I stood in the middle of the parking lot and caught my breath. The Rottweiler looked up at me expectantly. If this had been Idaho, things would have been different. My parents’ ranch dog, Zachary, wouldn’t stop eating their chickens, and so one day, after another dead hen, my dad put a bullet in his head. That was country life for you.
I patted the Rottweiler’s head without thinking. He didn’t know what he had done. Maude’s flight into their yard had to have been one of the highlights of their careers as junkyard dogs. There was only one way that scenario—turkey meets dogs—could have played out.
I was only a few feet from my backyard, but my house looked so different from here. Smaller. The gray paint was peeling; the stairs were scuffed and worn. I picked Maude up. Her eyes were closed; her throat was clotted with dark red blood. She was warm. Unlike Harold, she didn’t have an impressive snood or wattles. From her head sprouted a few wispy black hairs. Though her body was small, she was dense and weighed more than a chicken. Her gray reptilian feet were scaled, but her toenails blushed with a bit of pink.
I tried to climb back with Maude in my hand. This was impossible, so I had to fling her limp body over the fence. On my trip back, the fence ripped my corduroy pants in the thigh and the crotch.

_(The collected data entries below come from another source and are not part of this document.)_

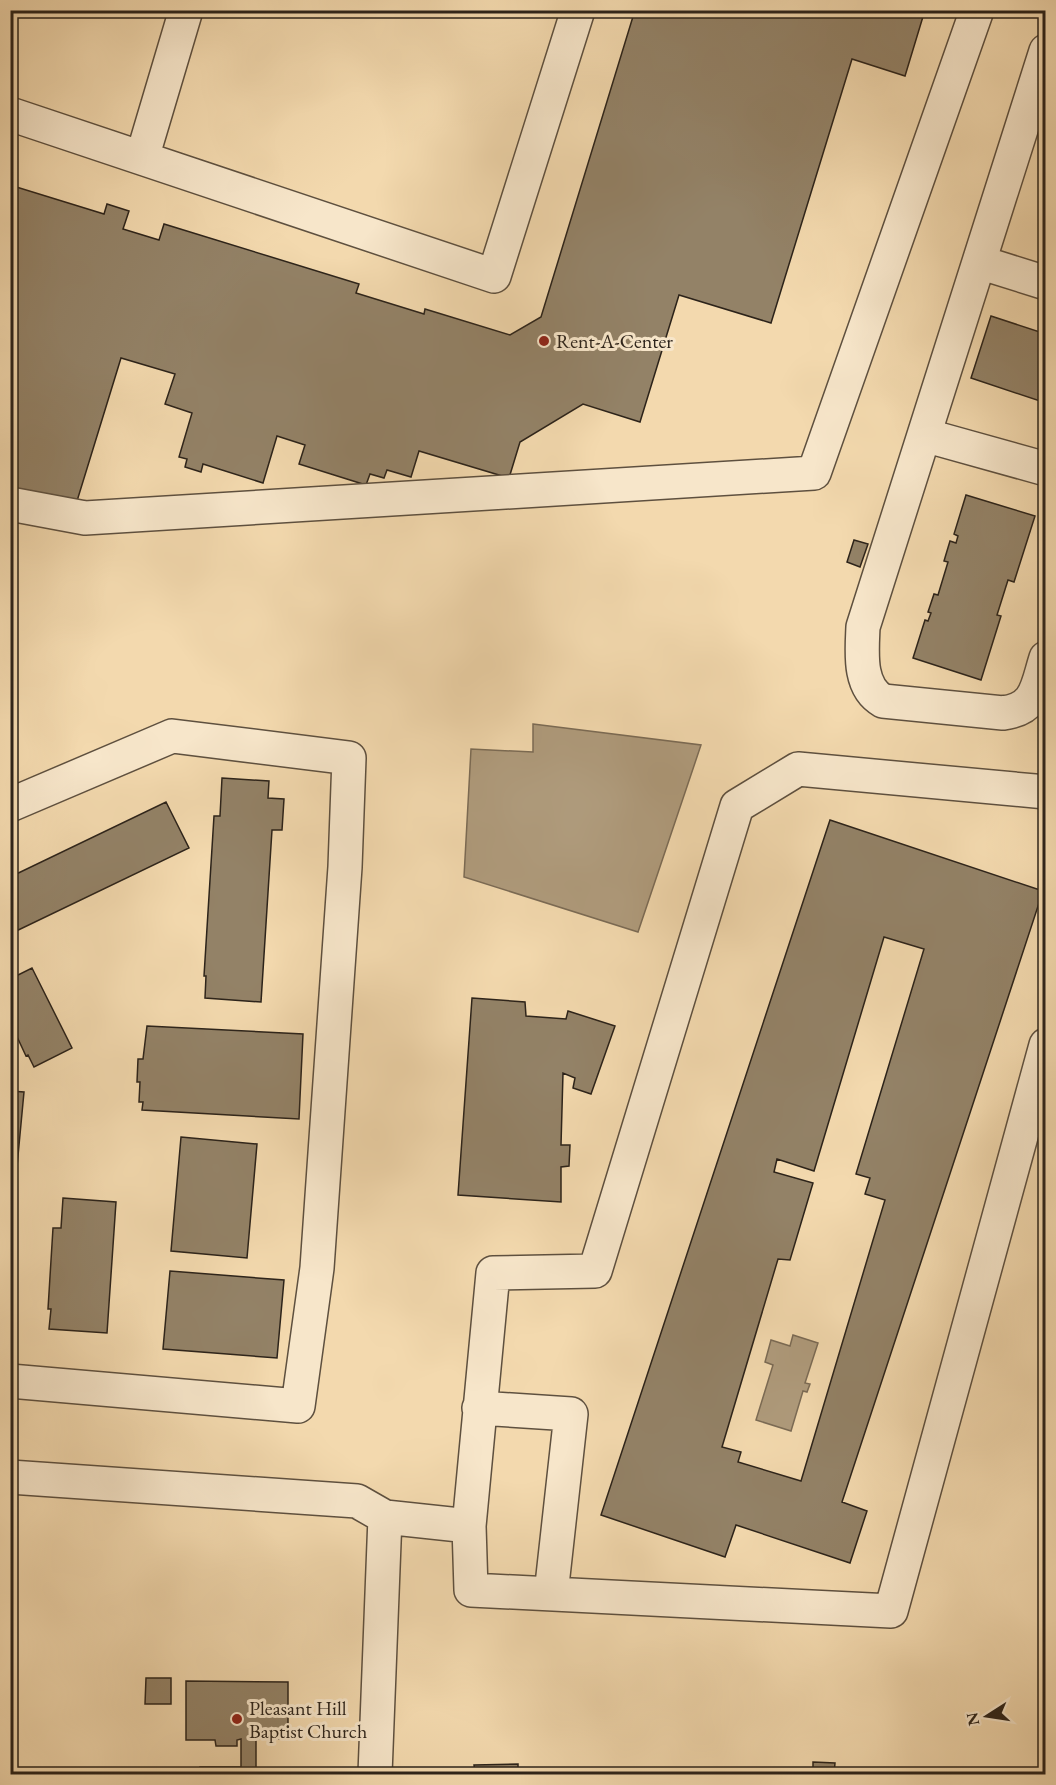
<svg xmlns="http://www.w3.org/2000/svg" width="1056" height="1785" font-family="'EB Garamond',serif">
<style>
.water{fill:#af9b7c;stroke:#7b6b55;stroke-width:1.5}
.building{fill:#938267;stroke:#2c231a;stroke-width:1.5;fill-rule:evenodd}
.lines{fill:none;stroke-linecap:round;stroke-linejoin:round}
.minor-casing{stroke:#5e503f;stroke-width:36}
.minor{stroke:#f7e6ca;stroke-width:33}
.poi-dot{fill:#8f2418;stroke:#f7e6ca;stroke-width:2}
.labels{text-anchor:middle;dominant-baseline:central;stroke-width:6;stroke-linejoin:round;paint-order:stroke}
.poi-label{font-size:20px;fill:#2c231a;stroke:#f7e6ca;text-anchor:start}
</style>
<rect width="100%" height="100%" fill="#f3d9ae"/>
<filter id="stains"><feTurbulence type="fractalNoise" baseFrequency=".00333" numOctaves="4"/><feColorMatrix values="0 0 0 0 .2 0 0 0 0 .09 0 0 0 0 .02 0 0 0 .5 -.17"/></filter>
<radialGradient id="worn" r=".72"><stop offset=".6" stop-color="#630" stop-opacity="0"/><stop offset="1" stop-color="#630" stop-opacity=".3"/></radialGradient>
<path class="water" d="M533,724L701,745L638,932L464,877L471,749L533,752Z
M793,1335L818,1343L805,1383L810,1384L807,1392L803,1391L791,1431L756,1420L773,1365L765,1362L771,1340L790,1346Z"/>
<path class="building" d="M635,10H925L905,76L852,59L771,323L679,295L640,422L583,404L520,442L509,478L419,451L411,477L387,470L384,478L370,474L366,485L299,464L305,445L277,436L263,483L203,464L201,472L185,467L187,459L179,457L192,413L165,404L175,374L121,358L73,514L10,494L12,470L10,469V185L104,214L107,204L129,211L123,229L159,240L164,224L359,284L356,293L424,314L425,309L510,335L541,317Z
M991,316L1046,334V403L971,378Z
M966,495L1035,516L1014,582L1008,580L997,615L1001,616L981,680L913,658L925,620L928,621L931,613L928,612L934,594L938,595L948,562L944,561L950,541L956,543L958,536L954,534Z
M854,540L868,544L860,567L847,562Z
M222,778L269,781L268,798L284,799L282,830H272L261,1002L205,998L206,976H204L214,816H220Z
M166,802L189,848L10,934V877Z
M830,820L1043,891L842,1502L867,1511L850,1563L736,1525L725,1557L601,1515ZM884,937L924,949L856,1174L870,1178L865,1194L885,1200L801,1481L738,1462L741,1452L722,1447L778,1259L790,1260L813,1183L774,1172L777,1159L814,1171Z
M32,968L72,1048L34,1067L28,1055L26,1056L12,1026L10,1027V979Z
M472,998L525,1002L526,1016L566,1019L568,1011L615,1026L591,1094L573,1088L575,1078L563,1073L561,1145H570L569,1166L561,1167V1202L458,1195Z
M147,1026L303,1034L299,1119L142,1110L143,1102H139L140,1082H137L138,1059H143Z
M10,1091L24,1092L13,1209L10,1208Z
M181,1137L257,1144L247,1258L171,1251Z
M63,1198L116,1202L107,1333L49,1329L51,1309H48L53,1228H61Z
M10,1237H15L10,1309Z
M170,1271L284,1280L277,1358L163,1349Z
M146,1678H171V1704H145Z
M186,1681L288,1682V1739H256V1768H273V1774H200V1767H241V1739L237,1740V1746H216L215,1740H186Z
M813,1762L835,1763L834,1774H813Z
M518,1764V1774H475L474,1765Z"/>
<g class="lines">
<defs>
<path id="minor" d="M1046,51L863,627C862,652 858,687 883,701L1003,713C1037,709 1037,686 1046,658
M10,114L494,276L578,10
M142,158L186,10
M979,262L1046,283
M924,435L1046,469
M10,504L85,518L814,473L977,10
M1046,792L798,769L737,806L595,1271L493,1273L469,1526L471,1590L891,1611L1046,1045
M10,805L172,736L349,758L345,867L317,1268L298,1406L10,1381
M479,1408L571,1414L551,1594
M10,1477L357,1501L385,1517L469,1526
M375,1774L385,1517"/>
</defs>
<use href="#minor" class="minor-casing"/>
<use href="#minor" class="minor"/>
</g>
<g class="poi-dot">
<circle cx="544" cy="341" r="6"/>
<circle cx="237" cy="1719" r="6"/>
</g>
<g class="labels">
<g class="poi-label">
<text x="556" y="341">Rent-A-Center</text>
<text x="249" y="1708">Pleasant Hill<tspan x="249" dy="23">Baptist Church</tspan></text>
</g>
</g>
<rect width="1056" height="1785" fill="none" stroke="#f3d9ae" stroke-width="36"/>
<rect x="12" y="12" width="1032" height="1761" fill="none" stroke="#2c231a" stroke-width="3"/>
<rect x="18" y="18" width="1020" height="1749" fill="none" stroke="#2c231a" stroke-width="1.5"/>
<g transform="translate(987 1716) rotate(258)" stroke="#f7e6ca" stroke-width="4.5" paint-order="stroke">
<path d="M0-4.5L10 22L0 15L-10 22Z" fill="#2c231a"/>
<text y="-9" font-size="16" font-weight="bold" text-anchor="middle" fill="#2c231a">N</text>
</g>
<rect width="100%" height="100%" filter="url(#stains)"/>
<rect width="100%" height="100%" fill="url(#worn)"/>
</svg>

Harold discovered Maude before I reached our side of the fence. He was acting weird, puffing up and preening around her prone body. He was doing a mating dance, I think, as if he confused her current state with readiness to mate. Then he hit his head on the ground, making a strange thumping sound.
My eyes welled up at this curious spectacle. Harold mourned, and so did I. The injustice, the absurdity, of Maude’s death upset me. But also, on a pragmatic note, as a burgeoning
urban farmer, this was a serious setback. Maude was nearly full-grown, and she had been a lot of work, from teaching her to drink water, to cleaning up after her, to feeding her daily. Vast quantities of organic meat-bird feed and greens from the garden had disappeared down her now-ravaged gullet. I had practically risked my life to pick her weeds. And now she was dead.
Harold was making circles around Maude, some kind of turkey death dance that I had never heard about. It was amazing. But I felt awful. I was down to only one turkey.
Pushing Harold away after a few minutes of mourning, I scooped up Maude’s body. Her tail feathers fell off and made a trail into the lot, where I carried her for her burial. I had hoped to celebrate Maude by serving her for Thanksgiving dinner. Instead, I dug her a grave under the apple tree.
As I laid Maude in the ground I recalled her generous spirit and remembered the time she pecked Harold’s pendulous snood, mistaking it for a worm. How they’d slept together on the roof of the chicken house every night, cuddled like hobos under the pinkish glow of a streetlight.
I told Lana about Maude the next morning, and she cried. That it happened at the jaws of a dog—a fellow animal—didn’t make it any better in her eyes. She just hated the fact that animals die.
I erased the 2 in “2 turkeys” on the chalkboard tally and made it a 1. I thought about my parents and their burned-down smokehouse. Bill shook his head. “What a waste,” he said. He told me I should have killed her sooner. I could tell he was starting to seriously doubt my meat-bird plan.
Harold became a lonely turkey. His ancestors, brothers, and cousins lived in flocks. Though Harold had vaguely assimilated with the chickens, he always seemed to be looking for more solid company. So at night he scrambled onto our neighbors’ roof to peer into their window and watch television with them.